Processo Stato-mafia: l’intervista al magistrato Alfonso Sabella, già a capo della squadra mobile della Procura di Palermo

  • 21 aprile 2018, 15:10
  • 23 novembre, 01:46
Sebella in una foto del 2015

Sebella in una foto del 2015

  • ansa

"Lo Stato è forte e non si è piegato nel momento in cui si è trattato di arrestate gli stragisti. Mi è stato dato tutto il supporto necessario: uomini, mezzi. Arrestati i vertici stragisti, le cose però sono leggermente cambiate". Sono le parole di Alfonso Sabella, già a capo della squadra mobile della Procura di Palermo incaricata di dare la caccia ai mafiosi. Parole rilasciate ai nostri microfoni all’indomani della sentenza di primo grado, a Palermo, al termine del processo sulla trattativa tra Stato e Mafia. Una sentenza che ha stabilito condanne nei confronti di alti funzionari delle forze dell’ordine, politici e boss mafiosi. In particolare sono stati inflitti 12 anni agli ex capi del ROS, il raggruppamento operativo speciale dei carabinieri.

Sabella, che ha vissuto in prima linea gli anni della caccia ai vertici di Cosa Nostra, ci spiega che dopo una prima stagione molto forte di contrasto alla mafia un momento di flessione c’è stato e sono sorte le prime polemiche, le prime interrogazioni parlamentari e i trasferimenti di investigatori.

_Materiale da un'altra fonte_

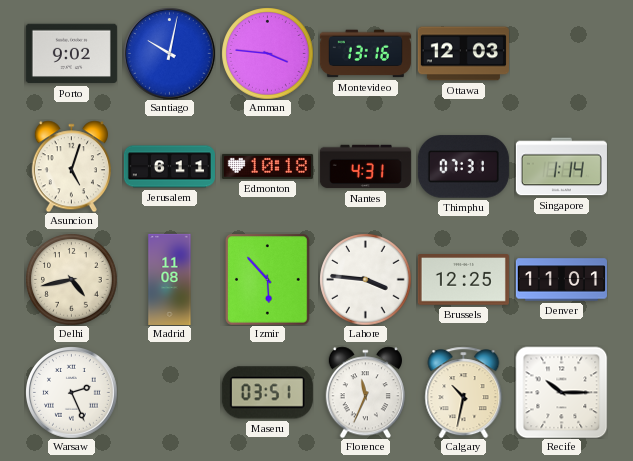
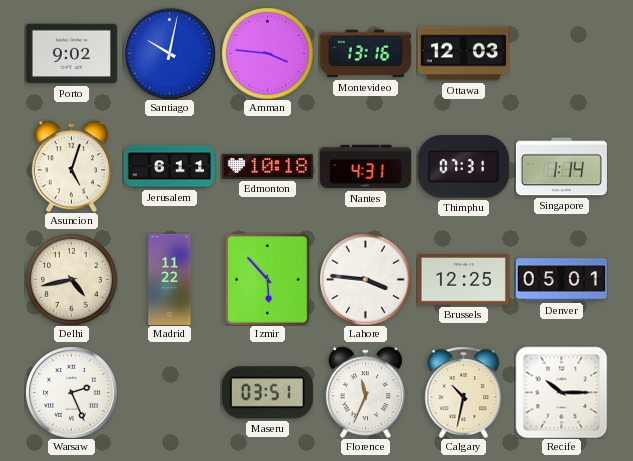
Madrid: 11:08 -> 11:22
Denver: 11:01 -> 05:01
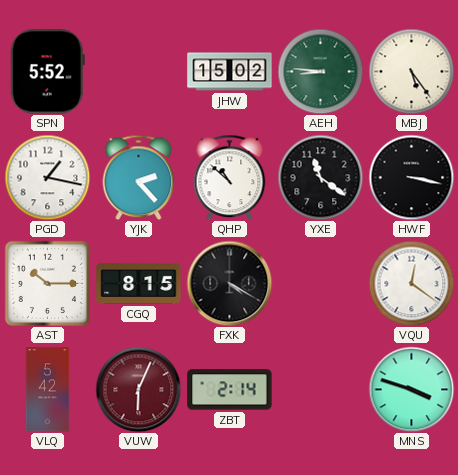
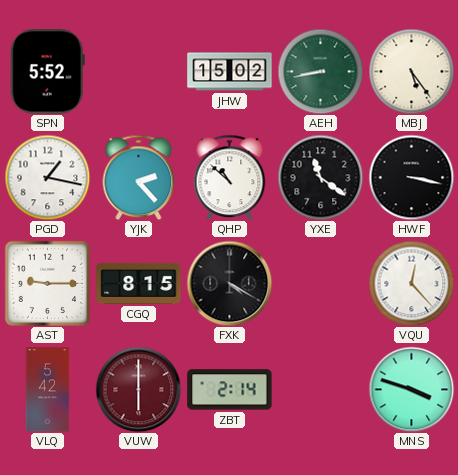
AEH: 8:46 -> 8:43
AST: 10:15 -> 9:15
VQU: 12:21 -> 12:23
VUW: 6:04 -> 6:00
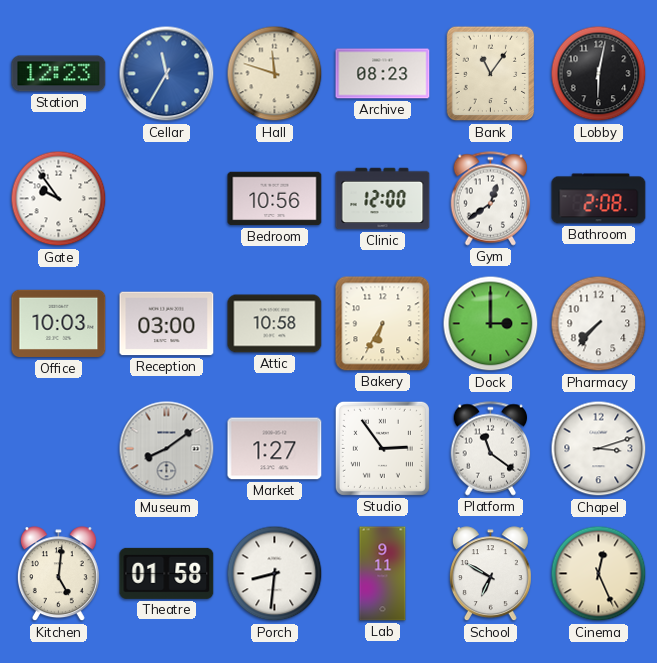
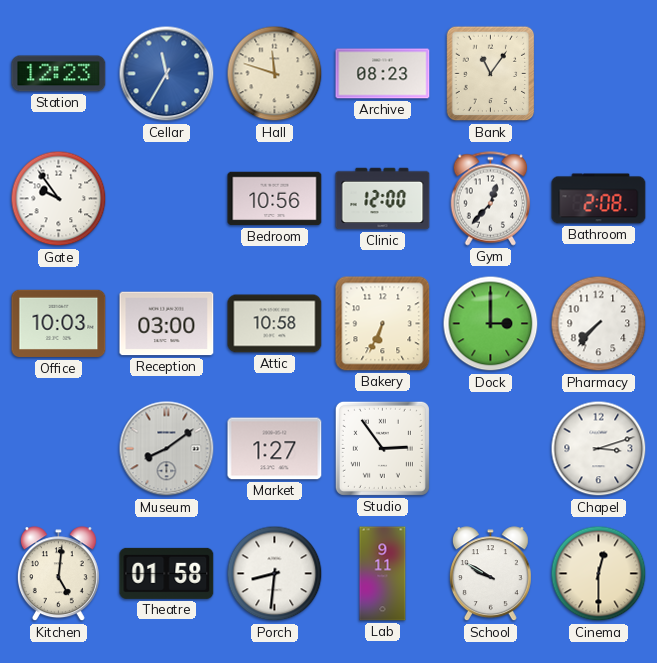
Lobby: 6:02 -> none
Gym: 12:39 -> 12:37
Bakery: 6:35 -> 6:34
Platform: 11:21 -> none
School: 6:50 -> 9:50
Cinema: 12:26 -> 12:30
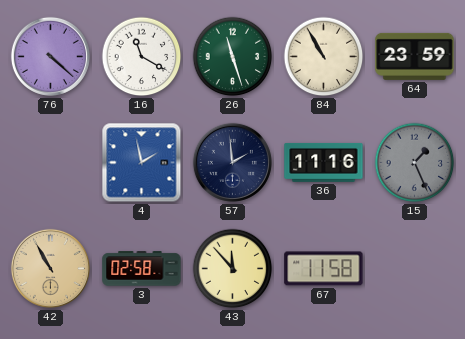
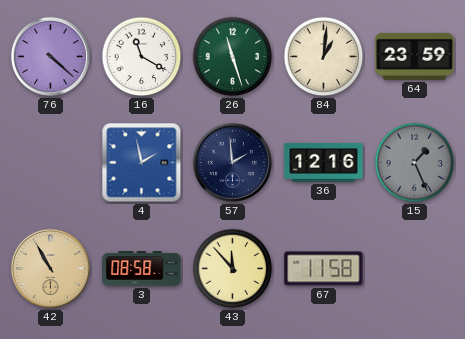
84: 10:55 -> 1:01
36: 11:16 -> 12:16
3: 02:58 -> 08:58
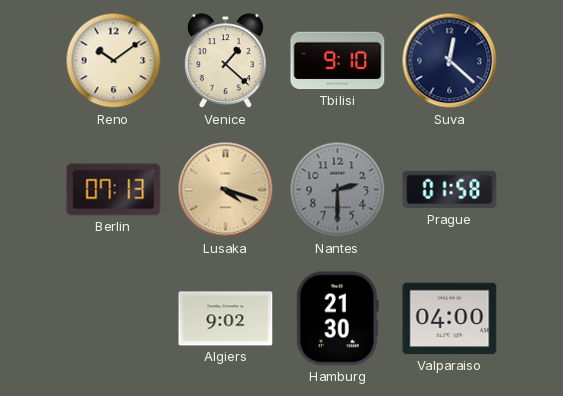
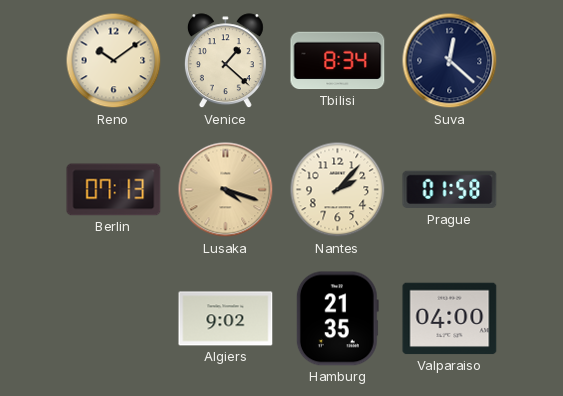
Tbilisi: 9:10 -> 8:34
Nantes: 2:30 -> 2:07
Nantes dial: grey -> cream
Hamburg: 21:30 -> 21:35
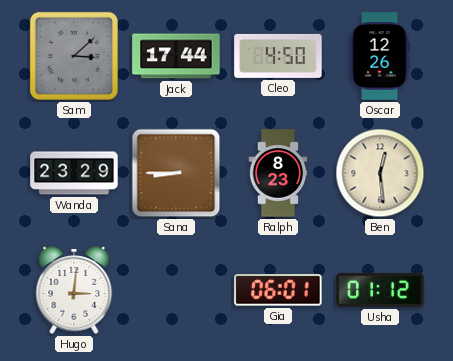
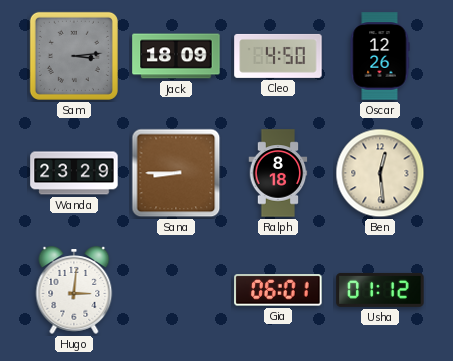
Sam: 3:08 -> 3:14
Jack: 17:44 -> 18:09
Ralph: 8:23 -> 8:18
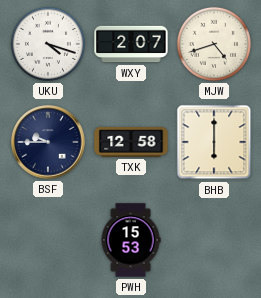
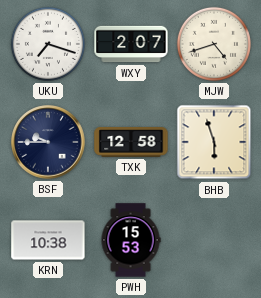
UKU: 4:18 -> 7:18
BHB: 6:00 -> 5:57
KRN: none -> 10:38
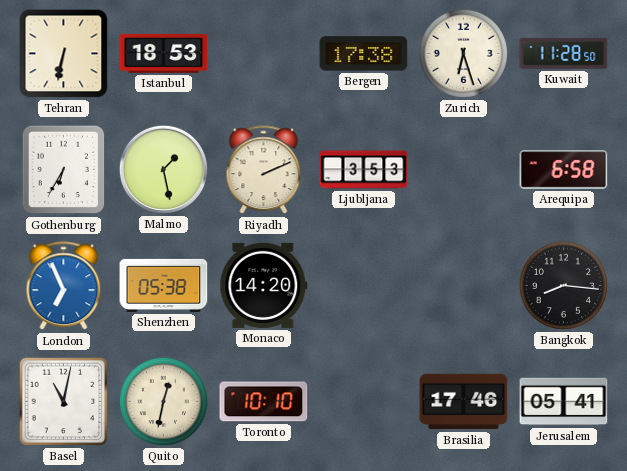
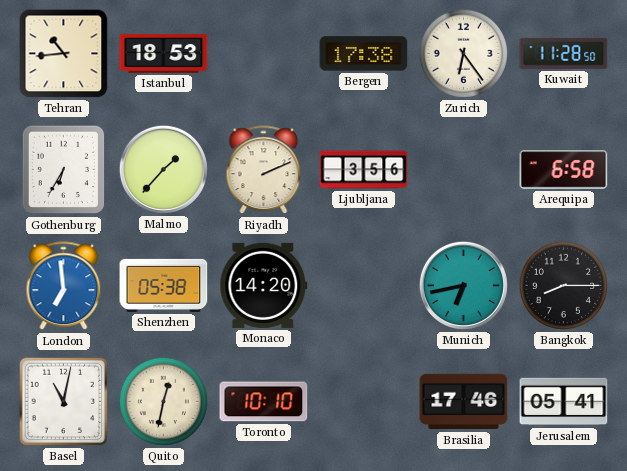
Tehran: 6:32 -> 10:44
Zurich: 6:27 -> 6:24
Malmo: 1:28 -> 1:37
Ljubljana: 3:53 -> 3:56
London: 6:56 -> 6:59
Munich: none -> 6:43
Bangkok: 8:16 -> 8:15
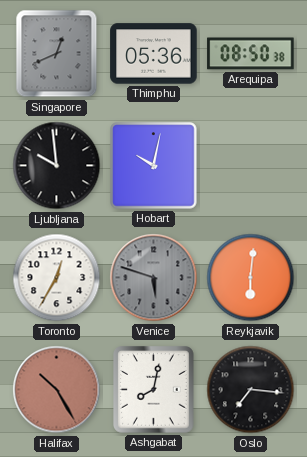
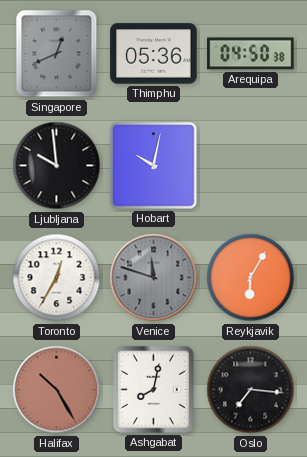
Arequipa: 08:50 -> 04:50
Venice: 5:48 -> 11:48
Reykjavik: 6:01 -> 6:05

Ed è proprio in quel periodo di flessione che, secondo la Procura di Palermo, e ora c’è anche una sentenza di condanna, è iniziata la trattativa tra Stato e mafia. “È anche la mia sensazione”, continua il magistrato: “Probabilmente qualcuno, non so a che livello dei vertici statali, ha avuto l’idea che con un pezzo di mafia si potesse convivere e scendere a patti. Ovvero: non mi fate più saltare le autostrade e non mettetemi più le bombe, non ammazzate gente per strada e io allento un po’ la pressione investigativa su di voi. Questo, secondo me, può essere accaduto”.

Chi si occupava di queste indagini era proprio il ROS, il raggruppamento operativo speciale dei carabinieri, i cui vertici sono stati condannati pesantemente con la sentenza di ieri. Il ruolo del ROS, ci spiega ancora Sabella, è stato “fondamentale per il contrasto a Cosa Nostra nella misura in cui erano degli investigatori molto specializzati nel servizio sul territorio, molto professionali. Questo sicuramente fino all’arresto di Salvatore Riina e poco dopo. Dopo, per quanto riguarda le mie indagini, non mi sono mai rivolto a loro, ma ho preferito collaborare con altre forze di polizia”. Nell’ambito delle ricerche di Provenzano, continua tuttavia Sabella, “ci fu un periodo in cui il ROS aveva il monopolio assoluto delle indagini. E il fatto che la ricerca del latitante più importante fosse appannaggio esclusivamente del ROS, di cui alcuni esponenti resero dichiarazioni piuttosto pesanti nei confronti di alcuni magistrati della Procura di Palermo, fu una cosa che mi fece molto arrabbiare”.

Della sentenza di primo grado si attendono ora le motivazioni: “Qualunque esse siano, a partire da ieri si può guardare con occhi diversi un pezzo di storia dell’Italia. Non vedo l’ora di leggerle”.